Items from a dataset
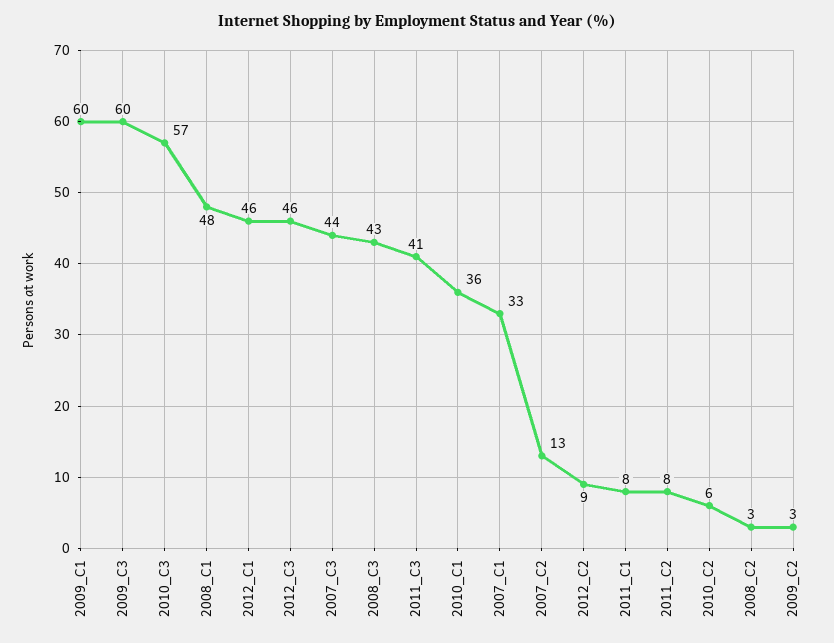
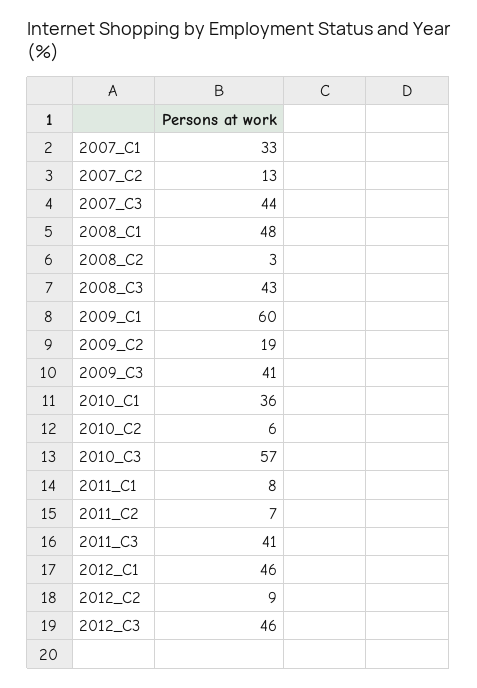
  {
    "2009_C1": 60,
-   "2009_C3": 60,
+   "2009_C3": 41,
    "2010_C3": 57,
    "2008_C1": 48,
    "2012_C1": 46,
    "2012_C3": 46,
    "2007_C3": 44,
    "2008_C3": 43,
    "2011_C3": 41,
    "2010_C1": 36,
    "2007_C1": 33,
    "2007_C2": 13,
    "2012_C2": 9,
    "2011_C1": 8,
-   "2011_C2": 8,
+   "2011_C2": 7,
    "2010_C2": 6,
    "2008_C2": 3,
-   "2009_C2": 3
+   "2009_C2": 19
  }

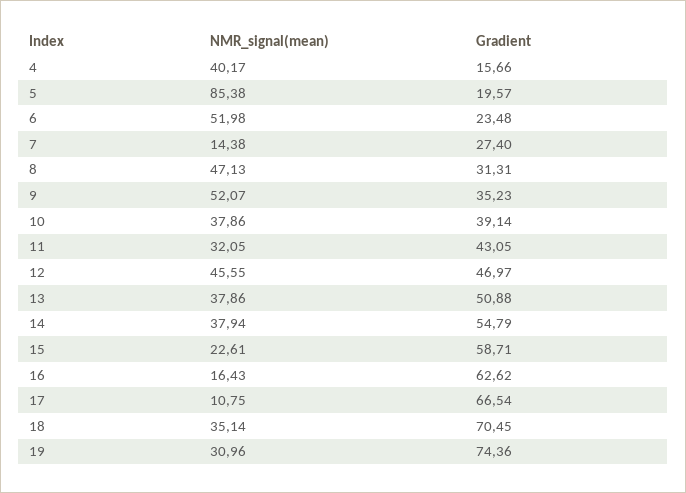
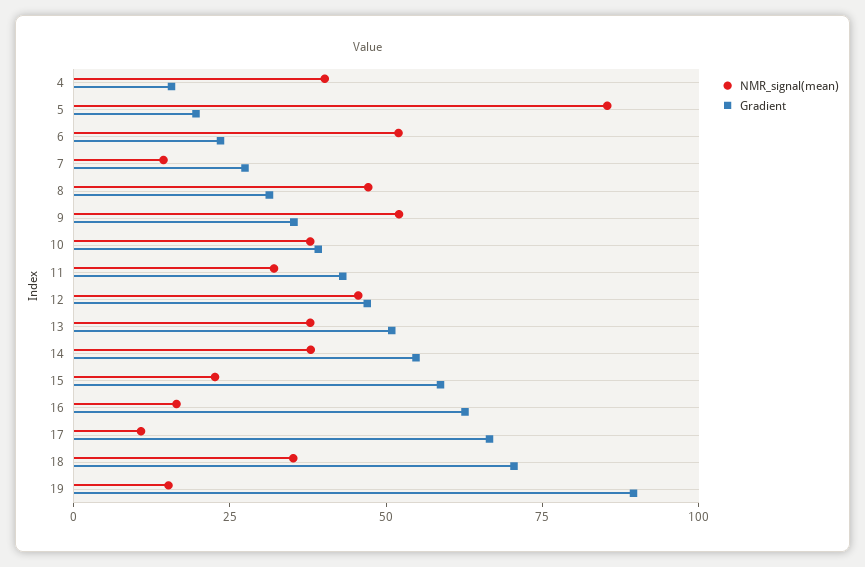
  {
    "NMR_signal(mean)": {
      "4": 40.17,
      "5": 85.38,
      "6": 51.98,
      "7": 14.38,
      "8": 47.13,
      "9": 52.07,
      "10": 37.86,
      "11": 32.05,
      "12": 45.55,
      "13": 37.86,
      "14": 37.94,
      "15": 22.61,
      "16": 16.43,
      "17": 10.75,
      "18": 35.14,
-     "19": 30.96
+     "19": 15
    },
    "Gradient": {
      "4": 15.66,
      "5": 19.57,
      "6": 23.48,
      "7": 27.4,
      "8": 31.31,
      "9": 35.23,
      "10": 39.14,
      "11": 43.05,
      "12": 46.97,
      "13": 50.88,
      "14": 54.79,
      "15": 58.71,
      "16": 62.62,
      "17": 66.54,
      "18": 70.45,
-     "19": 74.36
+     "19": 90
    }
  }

Assignment:
Retype the records above line for line and exactly, omitting their pictures.

Answer for this exercise:
  {
    "2009_C1": 60,
-   "2009_C3": 60,
+   "2009_C3": 41,
    "2010_C3": 57,
    "2008_C1": 48,
    "2012_C1": 46,
    "2012_C3": 46,
    "2007_C3": 44,
    "2008_C3": 43,
    "2011_C3": 41,
    "2010_C1": 36,
    "2007_C1": 33,
    "2007_C2": 13,
    "2012_C2": 9,
    "2011_C1": 8,
-   "2011_C2": 8,
+   "2011_C2": 7,
    "2010_C2": 6,
    "2008_C2": 3,
-   "2009_C2": 3
+   "2009_C2": 19
  }

  {
    "NMR_signal(mean)": {
      "4": 40.17,
      "5": 85.38,
      "6": 51.98,
      "7": 14.38,
      "8": 47.13,
      "9": 52.07,
      "10": 37.86,
      "11": 32.05,
      "12": 45.55,
      "13": 37.86,
      "14": 37.94,
      "15": 22.61,
      "16": 16.43,
      "17": 10.75,
      "18": 35.14,
-     "19": 30.96
+     "19": 15
    },
    "Gradient": {
      "4": 15.66,
      "5": 19.57,
      "6": 23.48,
      "7": 27.4,
      "8": 31.31,
      "9": 35.23,
      "10": 39.14,
      "11": 43.05,
      "12": 46.97,
      "13": 50.88,
      "14": 54.79,
      "15": 58.71,
      "16": 62.62,
      "17": 66.54,
      "18": 70.45,
-     "19": 74.36
+     "19": 90
    }
  }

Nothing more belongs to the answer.